GIVEN RECORDS below:

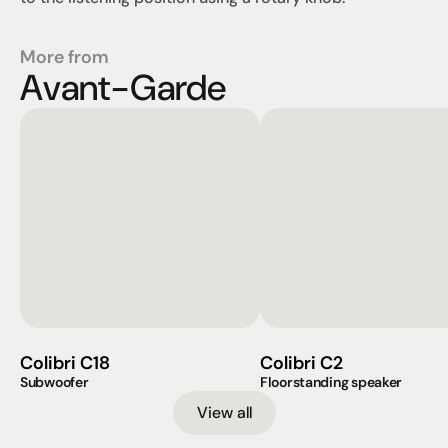
More from
Avant-Garde
Colibri C18
Colibri C2
Subwoofer
Floorstanding speaker
View all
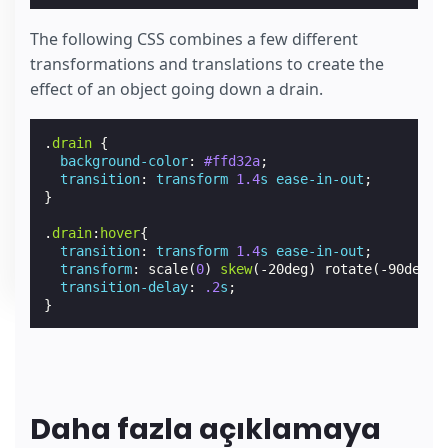
The following CSS combines a few different
transformations and translations to create the
effect of an object going down a drain.
.
drain
{
background-color
:
#ffd32a
;
transition
:
transform
1.4
s
ease-in-out
;
}
.
drain
:
hover
{
transition
:
transform
1.4
s
ease-in-out
;
transform
:
scale
(
0
)
skew
(
-20deg
)
rotate
(
-90deg
)
transition-delay
:
.2
s
;
}
Daha fazla açıklamaya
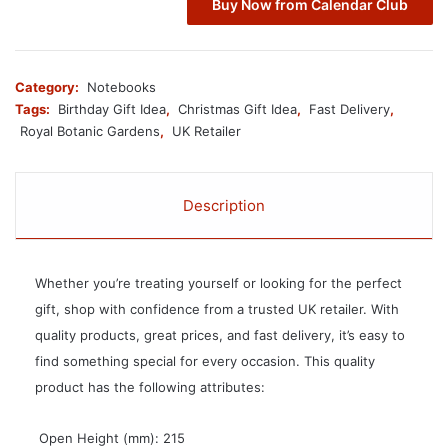
Buy Now from Calendar Club
Category:
Notebooks
Tags:
Birthday Gift Idea
,
Christmas Gift Idea
,
Fast Delivery
,
Royal Botanic Gardens
,
UK Retailer
Description
Whether you’re treating yourself or looking for the perfect
gift, shop with confidence from a trusted UK retailer. With
quality products, great prices, and fast delivery, it’s easy to
find something special for every occasion. This quality
product has the following attributes:
 Open Height (mm): 215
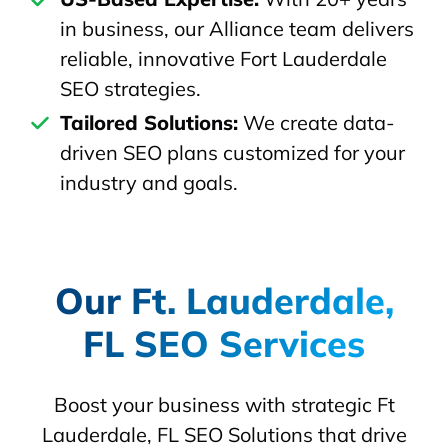
in business, our Alliance team delivers
reliable, innovative Fort Lauderdale
SEO strategies.
Tailored Solutions:
We create data-
driven SEO plans customized for your
industry and goals.
Our Ft. Lauderdale,
FL SEO Services
Boost your business with strategic Ft
Lauderdale, FL SEO Solutions that drive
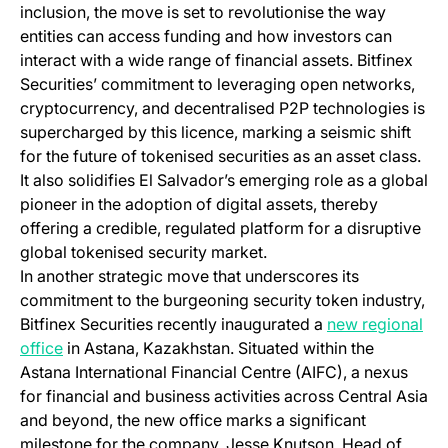
inclusion, the move is set to revolutionise the way
entities can access funding and how investors can
interact with a wide range of financial assets. Bitfinex
Securities’ commitment to leveraging open networks,
cryptocurrency, and decentralised P2P technologies is
supercharged by this licence, marking a seismic shift
for the future of tokenised securities as an asset class.
It also solidifies El Salvador’s emerging role as a global
pioneer in the adoption of digital assets, thereby
offering a credible, regulated platform for a disruptive
global tokenised security market.
In another strategic move that underscores its
commitment to the burgeoning security token industry,
Bitfinex Securities recently inaugurated a
new regional
office
in Astana, Kazakhstan. Situated within the
Astana International Financial Centre (AIFC), a nexus
for financial and business activities across Central Asia
and beyond, the new office marks a significant
milestone for the company. Jesse Knutson, Head of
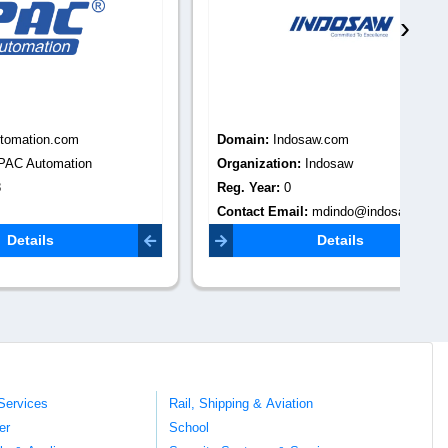
›
Domain:
Indosaw.com
Do
Organization:
Indosaw
Or
Reg. Year:
0
Pun
Contact Email:
mdindo@indosaw.com
Re
Co
Details
kal
Services
Rail, Shipping & Aviation
er
School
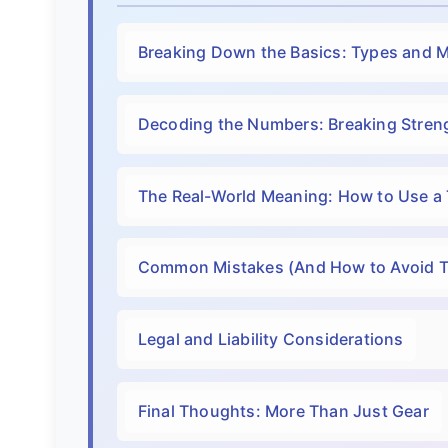
Breaking Down the Basics: Types and M
Decoding the Numbers: Breaking Streng
The Real-World Meaning: How to Use a
Common Mistakes (And How to Avoid 
Legal and Liability Considerations
Final Thoughts: More Than Just Gear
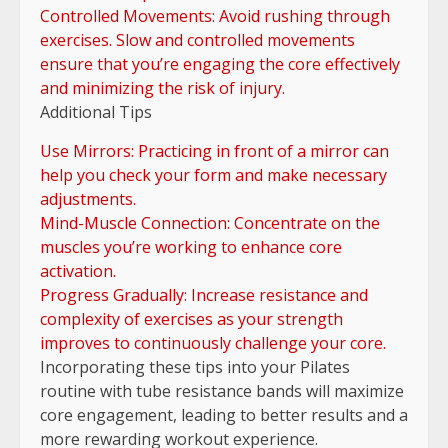
Controlled Movements: Avoid rushing through
exercises. Slow and controlled movements
ensure that you’re engaging the core effectively
and minimizing the risk of injury.
Additional Tips
Use Mirrors: Practicing in front of a mirror can
help you check your form and make necessary
adjustments.
Mind-Muscle Connection: Concentrate on the
muscles you’re working to enhance core
activation.
Progress Gradually: Increase resistance and
complexity of exercises as your strength
improves to continuously challenge your core.
Incorporating these tips into your Pilates
routine with tube resistance bands will maximize
core engagement, leading to better results and a
more rewarding workout experience.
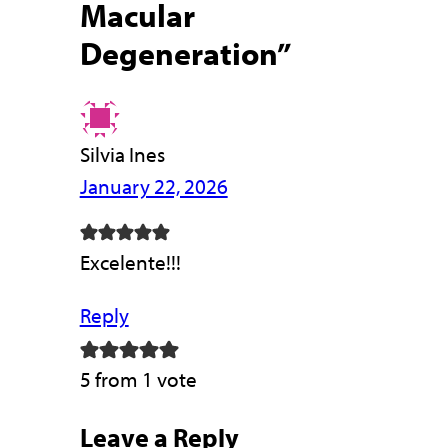
Macular
Degeneration”
Silvia Ines
January 22, 2026
Excelente!!!
Reply
5 from 1 vote
Leave a Reply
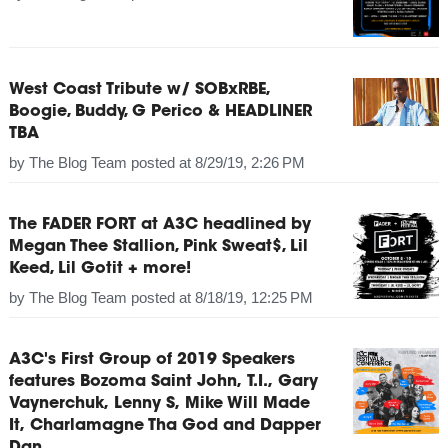
West Coast Tribute w/ SOBxRBE,
Boogie, Buddy, G Perico & HEADLINER
TBA
by
The Blog Team
posted at
8/29/19, 2:26 PM
The FADER FORT at A3C headlined by
Megan Thee Stallion, Pink Sweat$, Lil
Keed, Lil Gotit + more!
by
The Blog Team
posted at
8/18/19, 12:25 PM
A3C's First Group of 2019 Speakers
features Bozoma Saint John, T.I., Gary
Vaynerchuk, Lenny S, Mike Will Made
It, Charlamagne Tha God and Dapper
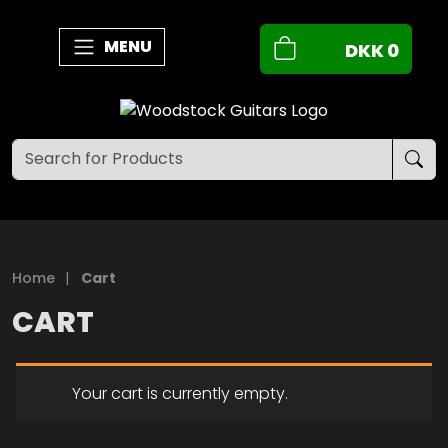
MENU
DKK
0
Home
|
Cart
CART
Your cart is currently empty.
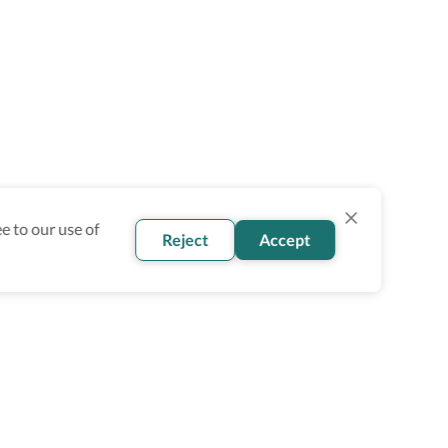
e to our use of
Reject
Accept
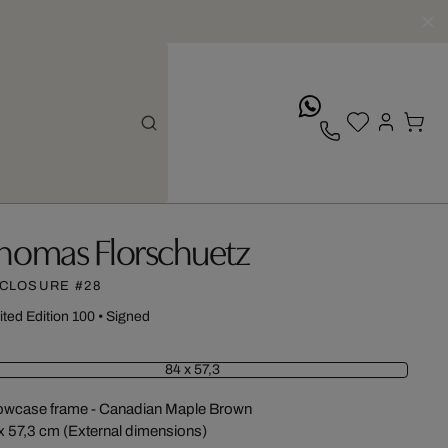
whatsApp
homas Florschuetz
CLOSURE #28
ited Edition 100
•
Signed
84 x 57,3
wcase frame - Canadian Maple Brown
x 57,3 cm (External dimensions)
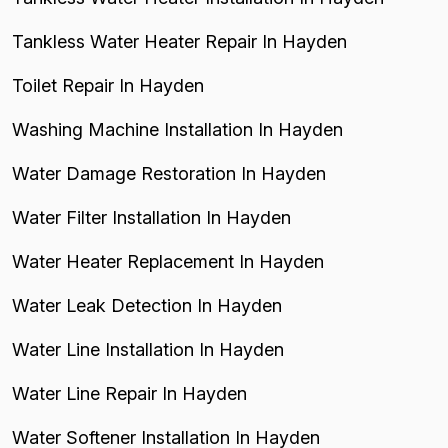
Tankless Water Heater Repair In Hayden
Toilet Repair In Hayden
Washing Machine Installation In Hayden
Water Damage Restoration In Hayden
Water Filter Installation In Hayden
Water Heater Replacement In Hayden
Water Leak Detection In Hayden
Water Line Installation In Hayden
Water Line Repair In Hayden
Water Softener Installation In Hayden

End of GIVEN RECORDS.

▸ **WHAT TO WORK ON**
Read through the material above, and whenever a line contains "global", copy it.

▸ **WORKED SOLUTION**
It also solidifies El Salvador’s emerging role as a global
global tokenised security market.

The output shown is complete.